Government education in America has a myriad of problems. But bigness is one of the biggest. A 2006 paper by the Texas Public Policy Foundation found that in “the 50 years between 1930 and 1980, the number of school districts in the United States declined from almost 120,000 to 15,000 (a number that remains unchanged from 1980 through the present). During approximately the same period, the number of schools fell in the U.S. from over 225,000 to less than 100,000. Despite a 70 percent increase in the nation’s population, the number of school districts decreased by 87 percent and the number of schools decreased by 69 percent.”

What’s all that consolidation achieved? Not much — student-proficiency levels are lousy, and educrats’ labor productivity has been negative.

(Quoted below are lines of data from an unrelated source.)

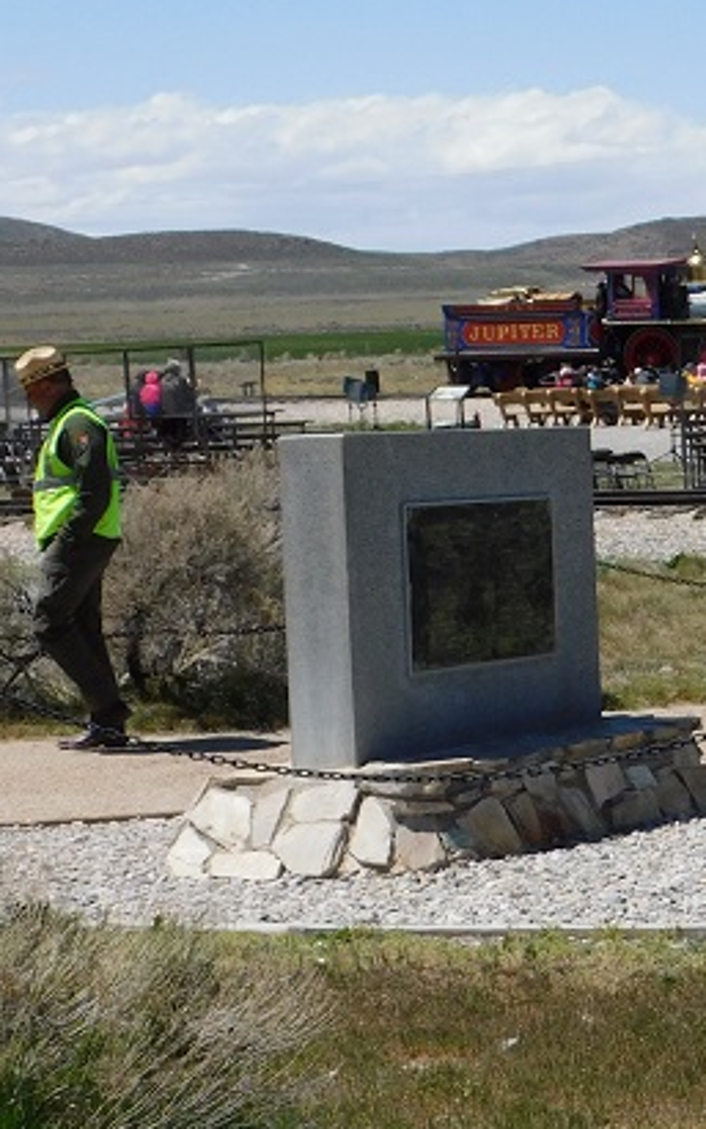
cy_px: 519
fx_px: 3293
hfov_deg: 11.5
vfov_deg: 19.5
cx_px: 1209
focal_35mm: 107
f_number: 3.7
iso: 125
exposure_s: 1/1500
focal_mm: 8
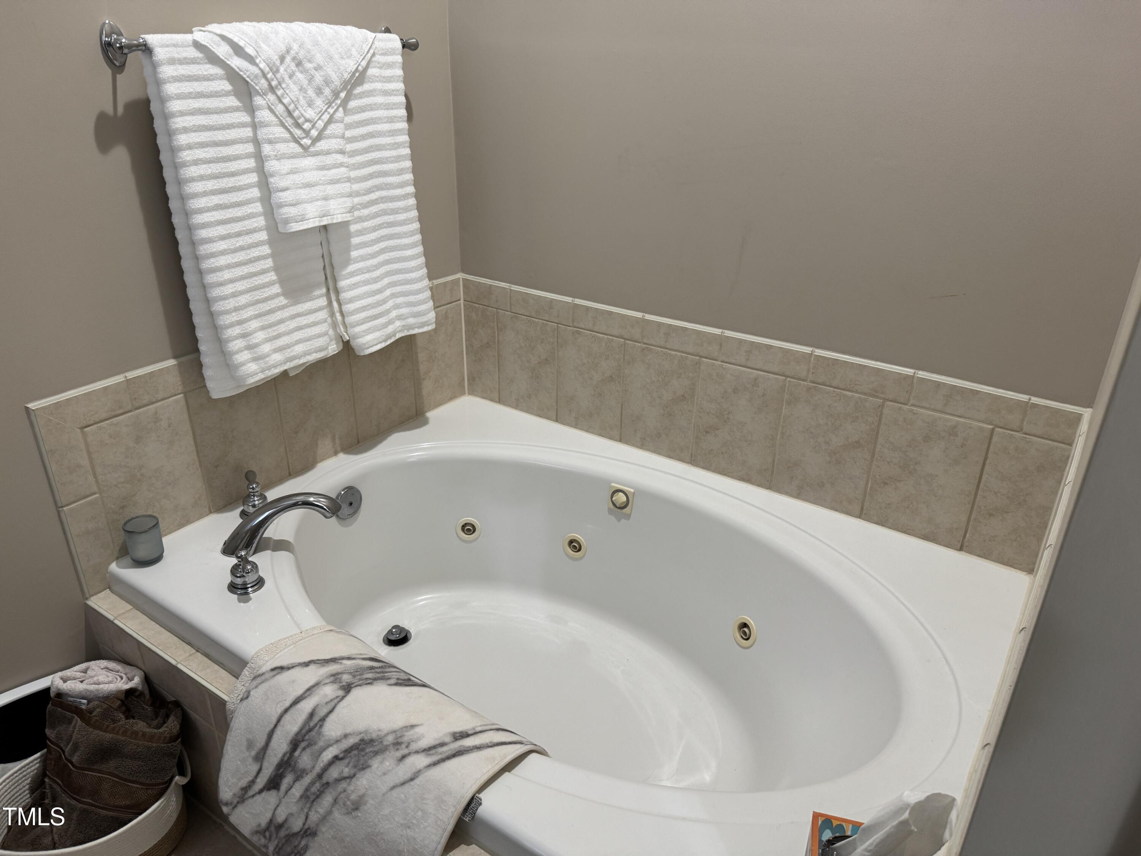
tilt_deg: -27.5
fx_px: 791
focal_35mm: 24
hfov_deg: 71.6
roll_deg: -1.2
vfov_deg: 56.8
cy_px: 428
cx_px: 570
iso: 200
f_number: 1.78
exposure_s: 1/120
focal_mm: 6.76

So Lewis’s idea deserves a serious discussion. But why stop at deconstructing APS? Statewide, school districts suffer from another problem: Local taxpayers don’t have enough “skin in the game.” More than two-thirds of K-12 government education in New Mexico is funded from state revenues. Only Idaho, Minnesota, Hawaii, and Vermont have larger shares.

Education economist Caroline Hoxby has found that “both students and taxpayers are better off under locally based systems of school funding and school control.” Shifting funding away from state sources, and toward property taxes and local GRTs, would be another way to foster the local accountability Lewis seeks.